Task directions:
Render the lines between the one holding "我非常理解他们，在国际社会里" and the one holding "我真的不是站着说话不腰疼。真", inclusive, as a Markdown table with the columns Row and Line, leaving out any blank lines.

** Records to process follows **

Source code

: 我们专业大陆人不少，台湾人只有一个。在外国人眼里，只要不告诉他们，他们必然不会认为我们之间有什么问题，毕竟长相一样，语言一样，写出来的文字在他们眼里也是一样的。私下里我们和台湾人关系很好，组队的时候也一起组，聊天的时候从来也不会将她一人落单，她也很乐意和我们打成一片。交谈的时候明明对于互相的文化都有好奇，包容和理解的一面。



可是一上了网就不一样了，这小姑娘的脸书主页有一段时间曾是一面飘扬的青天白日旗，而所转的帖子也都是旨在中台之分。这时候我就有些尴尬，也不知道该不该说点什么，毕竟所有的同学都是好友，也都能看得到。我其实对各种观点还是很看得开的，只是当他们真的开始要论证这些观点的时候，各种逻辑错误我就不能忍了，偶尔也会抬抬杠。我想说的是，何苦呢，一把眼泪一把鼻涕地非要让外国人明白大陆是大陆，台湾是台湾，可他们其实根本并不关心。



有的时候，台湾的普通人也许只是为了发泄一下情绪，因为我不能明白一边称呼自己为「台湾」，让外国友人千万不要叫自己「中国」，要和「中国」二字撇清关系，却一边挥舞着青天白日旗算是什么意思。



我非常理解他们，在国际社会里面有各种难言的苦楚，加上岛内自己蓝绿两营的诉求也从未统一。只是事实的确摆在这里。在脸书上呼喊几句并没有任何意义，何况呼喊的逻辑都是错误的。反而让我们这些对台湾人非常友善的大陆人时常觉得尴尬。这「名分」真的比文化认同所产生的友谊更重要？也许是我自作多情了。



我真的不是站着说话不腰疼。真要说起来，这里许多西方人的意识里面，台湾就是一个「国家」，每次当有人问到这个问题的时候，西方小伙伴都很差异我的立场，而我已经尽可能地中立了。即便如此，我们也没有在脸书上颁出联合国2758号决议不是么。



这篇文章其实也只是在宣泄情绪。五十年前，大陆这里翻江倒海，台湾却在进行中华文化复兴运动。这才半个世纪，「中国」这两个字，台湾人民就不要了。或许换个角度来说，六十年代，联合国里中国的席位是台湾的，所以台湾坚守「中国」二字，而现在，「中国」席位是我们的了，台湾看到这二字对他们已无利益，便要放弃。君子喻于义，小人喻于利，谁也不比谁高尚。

** End of Records to process **

Exercise result:
| Row | Line |
|---|---|
| 1 | 我非常理解他们，在国际社会里面有各种难言的苦楚，加上岛内自己蓝绿两营的诉求也从未统一。只是事实的确摆在这里。在脸书上呼喊几句并没有任何意义，何况呼喊的逻辑都是错误的。反而让我们这些对台湾人非常友善的大陆人时常觉得尴尬。这「名分」真的比文化认同所产生的友谊更重要？也许是我自作多情了。 |
| 2 | 我真的不是站着说话不腰疼。真要说起来，这里许多西方人的意识里面，台湾就是一个「国家」，每次当有人问到这个问题的时候，西方小伙伴都很差异我的立场，而我已经尽可能地中立了。即便如此，我们也没有在脸书上颁出联合国2758号决议不是么。 |